Framestore has recreated Michael Bond’s famous Paddington bear for his big screen debut. In the Studio Canal/Heyday Films production, director Paul King takes on the story of the famous bear who the Brown family first encounter sitting forlornly in the London station that gave him his name.

Beginning in 2012, a 350-strong team spread across Framestore’s London and Montreal studios delivered 760 final shots for Paddington, 570 of which feature the marmalade-obsessed bear. There’s also a CG supporting cast including his Aunt Lucy and Uncle Pastuzo, a dog and a flock of bothersome pigeons.

“Framestore has surpassed all our expectations and dreams in bringing such humanity, emotion and humour to Paddington,” said Producer David Heyman.

“You don’t really think about the fact that you’re creating a lead character at the time,” said Animation Supervisor Pablo Grillo. “You think wow, what a great potential to do some really lovely work and work with some wonderful filmmakers. That’s the hook. It’s only when you reach the end and it takes shape that you realise quite what a big thing it is.”

“It was challenging taking on such an iconic character,” added Andy Kind, Framestore’s VFX Supervisor on the film. “From the Peggy Fortnum illustrations to the 1970s BBC series, there are a lot of looks for Paddington, and everyone has their favourite, so we spent a lot of time on the design before we found something that hit the mark.”

“It’s a massive achievement for Framestore multi-site production,” says Montreal VFX Supervisor Christian Kaestner. “You can’t tell the difference between the sequences, which was done earlier or finished last, or which was done in London or in Montreal. If I had to choose a Montreal sequence, it would be on the platform when Paddington meets the Browns. It’s a remarkably beautiful sequence that wasn’t just a great animation challenge, but also where you bond with Paddington as you feel his desperate situation.”

The film was shot at Elstree Studios and on location in London and Costa Rica, which doubles for Peru, with Framestore’s Tim Webber working as second unit director.
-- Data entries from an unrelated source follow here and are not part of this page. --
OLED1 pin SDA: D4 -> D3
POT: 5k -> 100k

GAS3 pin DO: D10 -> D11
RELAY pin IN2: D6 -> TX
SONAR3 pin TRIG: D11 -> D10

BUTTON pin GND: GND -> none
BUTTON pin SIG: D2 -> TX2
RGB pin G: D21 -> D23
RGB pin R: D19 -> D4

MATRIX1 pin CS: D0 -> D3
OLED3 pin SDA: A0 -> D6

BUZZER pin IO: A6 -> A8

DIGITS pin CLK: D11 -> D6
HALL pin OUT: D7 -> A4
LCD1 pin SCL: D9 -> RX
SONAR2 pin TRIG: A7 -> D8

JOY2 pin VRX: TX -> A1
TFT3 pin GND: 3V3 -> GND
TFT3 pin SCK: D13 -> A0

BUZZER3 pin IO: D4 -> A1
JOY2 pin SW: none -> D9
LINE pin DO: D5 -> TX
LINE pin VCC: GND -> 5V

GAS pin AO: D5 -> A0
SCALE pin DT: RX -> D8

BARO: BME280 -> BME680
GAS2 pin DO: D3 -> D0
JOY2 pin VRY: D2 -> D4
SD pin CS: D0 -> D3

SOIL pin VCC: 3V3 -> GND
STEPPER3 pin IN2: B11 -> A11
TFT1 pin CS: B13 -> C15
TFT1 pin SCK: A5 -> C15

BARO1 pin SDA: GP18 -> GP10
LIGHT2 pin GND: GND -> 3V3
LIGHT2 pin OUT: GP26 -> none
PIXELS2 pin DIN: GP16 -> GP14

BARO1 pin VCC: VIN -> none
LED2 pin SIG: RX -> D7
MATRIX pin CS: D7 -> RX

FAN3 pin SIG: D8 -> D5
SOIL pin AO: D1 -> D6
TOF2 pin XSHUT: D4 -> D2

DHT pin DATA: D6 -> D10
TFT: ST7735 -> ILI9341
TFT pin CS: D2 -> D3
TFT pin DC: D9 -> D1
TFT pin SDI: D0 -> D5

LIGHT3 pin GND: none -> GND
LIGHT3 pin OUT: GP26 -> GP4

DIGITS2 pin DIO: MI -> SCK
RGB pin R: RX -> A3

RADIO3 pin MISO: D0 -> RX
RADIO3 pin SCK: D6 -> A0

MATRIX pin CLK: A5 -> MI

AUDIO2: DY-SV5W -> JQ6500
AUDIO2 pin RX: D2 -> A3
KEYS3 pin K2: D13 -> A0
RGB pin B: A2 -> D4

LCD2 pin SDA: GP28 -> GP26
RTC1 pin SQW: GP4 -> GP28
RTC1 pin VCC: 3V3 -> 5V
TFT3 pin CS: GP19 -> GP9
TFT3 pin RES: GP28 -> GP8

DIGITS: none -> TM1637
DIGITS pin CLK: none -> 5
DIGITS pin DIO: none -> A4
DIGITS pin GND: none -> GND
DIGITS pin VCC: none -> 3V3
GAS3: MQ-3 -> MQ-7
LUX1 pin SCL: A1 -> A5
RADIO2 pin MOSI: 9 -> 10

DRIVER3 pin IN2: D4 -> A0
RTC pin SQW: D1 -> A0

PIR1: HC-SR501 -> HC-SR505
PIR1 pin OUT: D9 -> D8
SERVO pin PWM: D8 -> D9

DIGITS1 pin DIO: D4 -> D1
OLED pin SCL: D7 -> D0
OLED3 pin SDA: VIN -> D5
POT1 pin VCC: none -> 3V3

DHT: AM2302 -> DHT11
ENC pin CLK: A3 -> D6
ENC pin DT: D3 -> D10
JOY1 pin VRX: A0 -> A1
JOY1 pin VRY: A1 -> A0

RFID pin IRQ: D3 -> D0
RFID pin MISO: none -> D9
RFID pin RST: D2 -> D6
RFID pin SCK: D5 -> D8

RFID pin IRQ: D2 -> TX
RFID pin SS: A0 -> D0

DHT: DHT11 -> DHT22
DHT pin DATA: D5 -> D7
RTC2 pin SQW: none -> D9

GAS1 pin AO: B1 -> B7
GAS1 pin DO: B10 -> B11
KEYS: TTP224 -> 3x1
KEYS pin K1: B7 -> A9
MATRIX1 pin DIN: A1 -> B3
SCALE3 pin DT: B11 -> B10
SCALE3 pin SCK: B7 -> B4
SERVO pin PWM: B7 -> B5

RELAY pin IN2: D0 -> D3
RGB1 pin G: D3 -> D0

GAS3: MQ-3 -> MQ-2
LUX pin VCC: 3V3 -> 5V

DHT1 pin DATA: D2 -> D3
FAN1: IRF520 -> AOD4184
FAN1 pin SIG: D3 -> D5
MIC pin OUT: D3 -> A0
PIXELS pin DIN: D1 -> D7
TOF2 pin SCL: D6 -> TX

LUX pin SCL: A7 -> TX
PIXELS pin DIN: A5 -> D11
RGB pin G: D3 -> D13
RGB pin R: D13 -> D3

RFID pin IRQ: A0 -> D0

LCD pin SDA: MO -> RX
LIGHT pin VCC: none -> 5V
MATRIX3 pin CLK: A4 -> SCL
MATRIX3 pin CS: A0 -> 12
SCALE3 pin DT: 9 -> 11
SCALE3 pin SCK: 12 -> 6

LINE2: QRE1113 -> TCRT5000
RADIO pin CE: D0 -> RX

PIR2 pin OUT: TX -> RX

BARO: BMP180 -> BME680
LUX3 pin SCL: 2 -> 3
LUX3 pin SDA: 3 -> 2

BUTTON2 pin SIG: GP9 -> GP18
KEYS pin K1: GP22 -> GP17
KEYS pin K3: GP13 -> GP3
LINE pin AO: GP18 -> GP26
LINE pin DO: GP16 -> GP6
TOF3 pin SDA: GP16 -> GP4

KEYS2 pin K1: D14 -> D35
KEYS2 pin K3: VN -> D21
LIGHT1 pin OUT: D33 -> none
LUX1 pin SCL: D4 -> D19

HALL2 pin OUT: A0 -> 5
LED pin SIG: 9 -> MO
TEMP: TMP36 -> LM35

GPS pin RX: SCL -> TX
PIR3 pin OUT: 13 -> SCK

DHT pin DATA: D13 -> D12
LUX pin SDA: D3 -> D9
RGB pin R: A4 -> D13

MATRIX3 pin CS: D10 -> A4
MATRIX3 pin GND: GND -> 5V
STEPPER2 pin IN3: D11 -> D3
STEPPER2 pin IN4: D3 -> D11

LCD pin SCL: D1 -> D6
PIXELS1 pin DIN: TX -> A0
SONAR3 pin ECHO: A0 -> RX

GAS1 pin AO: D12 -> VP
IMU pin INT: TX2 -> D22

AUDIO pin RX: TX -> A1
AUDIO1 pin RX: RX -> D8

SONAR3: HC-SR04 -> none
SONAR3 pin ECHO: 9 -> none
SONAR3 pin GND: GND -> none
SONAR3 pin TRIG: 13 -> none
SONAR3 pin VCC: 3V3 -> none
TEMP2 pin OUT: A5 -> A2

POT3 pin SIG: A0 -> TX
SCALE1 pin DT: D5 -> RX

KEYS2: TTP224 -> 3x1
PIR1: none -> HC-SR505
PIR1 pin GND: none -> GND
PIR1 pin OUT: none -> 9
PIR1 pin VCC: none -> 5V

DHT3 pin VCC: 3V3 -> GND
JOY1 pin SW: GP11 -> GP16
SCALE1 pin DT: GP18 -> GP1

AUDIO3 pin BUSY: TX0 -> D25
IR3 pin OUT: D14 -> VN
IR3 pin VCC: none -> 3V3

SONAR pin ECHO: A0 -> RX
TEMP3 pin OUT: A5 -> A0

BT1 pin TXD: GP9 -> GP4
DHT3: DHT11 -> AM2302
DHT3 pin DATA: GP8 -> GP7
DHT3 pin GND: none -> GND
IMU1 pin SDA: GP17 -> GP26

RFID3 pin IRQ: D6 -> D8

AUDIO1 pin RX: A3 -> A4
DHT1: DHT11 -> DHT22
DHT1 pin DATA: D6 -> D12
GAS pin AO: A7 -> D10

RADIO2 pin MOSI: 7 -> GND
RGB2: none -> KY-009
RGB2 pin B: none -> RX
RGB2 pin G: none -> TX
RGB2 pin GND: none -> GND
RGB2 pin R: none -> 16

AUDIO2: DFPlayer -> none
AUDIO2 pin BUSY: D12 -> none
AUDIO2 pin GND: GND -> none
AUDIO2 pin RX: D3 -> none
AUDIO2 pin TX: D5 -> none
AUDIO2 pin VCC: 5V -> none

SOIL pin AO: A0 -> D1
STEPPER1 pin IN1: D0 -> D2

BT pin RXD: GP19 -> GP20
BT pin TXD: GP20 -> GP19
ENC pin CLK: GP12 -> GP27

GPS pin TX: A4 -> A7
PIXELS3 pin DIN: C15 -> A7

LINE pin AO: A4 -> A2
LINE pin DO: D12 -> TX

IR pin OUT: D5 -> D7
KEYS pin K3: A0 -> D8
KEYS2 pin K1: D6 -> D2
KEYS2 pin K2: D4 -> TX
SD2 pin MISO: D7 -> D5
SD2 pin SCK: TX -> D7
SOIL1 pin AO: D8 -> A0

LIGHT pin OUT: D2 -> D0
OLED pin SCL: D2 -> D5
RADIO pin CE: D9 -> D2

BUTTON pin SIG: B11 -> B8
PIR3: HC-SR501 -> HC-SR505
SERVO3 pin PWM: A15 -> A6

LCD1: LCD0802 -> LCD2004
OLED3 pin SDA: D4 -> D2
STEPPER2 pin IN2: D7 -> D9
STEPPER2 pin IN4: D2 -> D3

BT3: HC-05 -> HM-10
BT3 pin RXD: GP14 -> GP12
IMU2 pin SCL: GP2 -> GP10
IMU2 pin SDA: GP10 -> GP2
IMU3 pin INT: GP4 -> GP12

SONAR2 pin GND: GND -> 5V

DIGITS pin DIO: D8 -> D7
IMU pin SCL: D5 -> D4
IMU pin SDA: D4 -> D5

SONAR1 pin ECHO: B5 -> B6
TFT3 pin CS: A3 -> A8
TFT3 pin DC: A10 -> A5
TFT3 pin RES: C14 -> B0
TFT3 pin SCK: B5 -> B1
“We shot at a very high altitude in the Costa Rican jungle,” recalled Grillo, who made the trip out to Costa Rica with Webber. “To travel from one site to another we were sending the crew and camera gear on zip wires over the canopy in order to reach the next set before the sun went down. It was quite an adventure.”

The beautiful jungle footage gives way to London: “It’s kind of a love letter to the city,” said Kind.  “It’s London in all its beauty and grittiness. It’s always raining, in contrast to sunny Peru, which lends a huge amount to the mood and the visuals.”